WIC: Integrating Language Nutrition into Messages about Food Nutrition
With a mission of safeguarding the health of low-income women and their young children (up to age 5), the Women, Infants and Children Program – commonly referred to as WIC – provides a vehicle for reaching a critical population of families with children who are at risk of not receiving abundant language nutrition.
- Children in low-income families – like those who are eligible for WIC services – hear an average of 11 million words by age 3, 32 million fewer than their peers in higher income families.
- WIC serves 53 percent of all infants, up to age one, born in the United States, reaching approximately 8.3 million women and children in 2014.
- More than 50 percent of new and expectant parents in Georgia – and 80 percent of children in low-income families in the state – are eligible for WIC enrollment.
- In 2015, 26 states had more than 100,000 individuals enrolled WIC while the enrollment in 36 states exceeds 50,000.
- Because WIC offices are located in every county in Georgia but managed by a central state office, TWMB was able to quickly and efficiently scale statewide. A similar model can be applied in other states.

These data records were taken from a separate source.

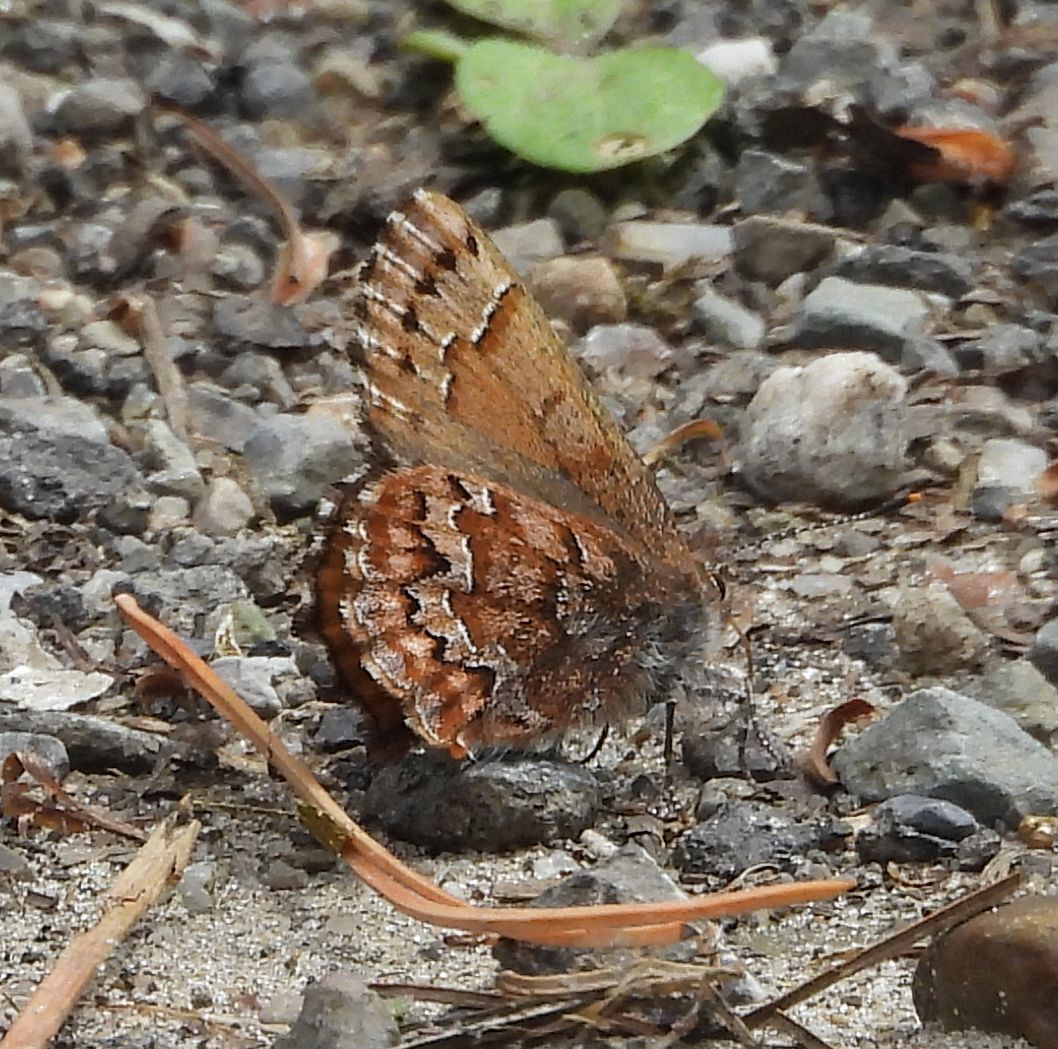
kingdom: Animalia
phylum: Arthropoda
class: Insecta
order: Lepidoptera
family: Lycaenidae
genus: Incisalia
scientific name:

Talk With Me Baby, with leadership provided by the Georgia Department of Public Health, developed a WIC Champions Tool Kit which it used to train the more than 1,000 WIC nutritionists working in the state’s 199 WIC offices. This tool kit prepared the WIC nutritionists to incorporate messages about language nutrition into their interactions with enrolled families. The tool kit and supplementary materials include flip charts, posters, PowerPoint presentations, and educational and collateral materials that parents can use with children (stickers, bracelets, postcards, flashcards, and prescription pad magnets).
In addition, WIC offices are showing TWMB’s Baby Ella video on televisions in their waiting rooms to reinforce those messages while families are waiting for their appointments.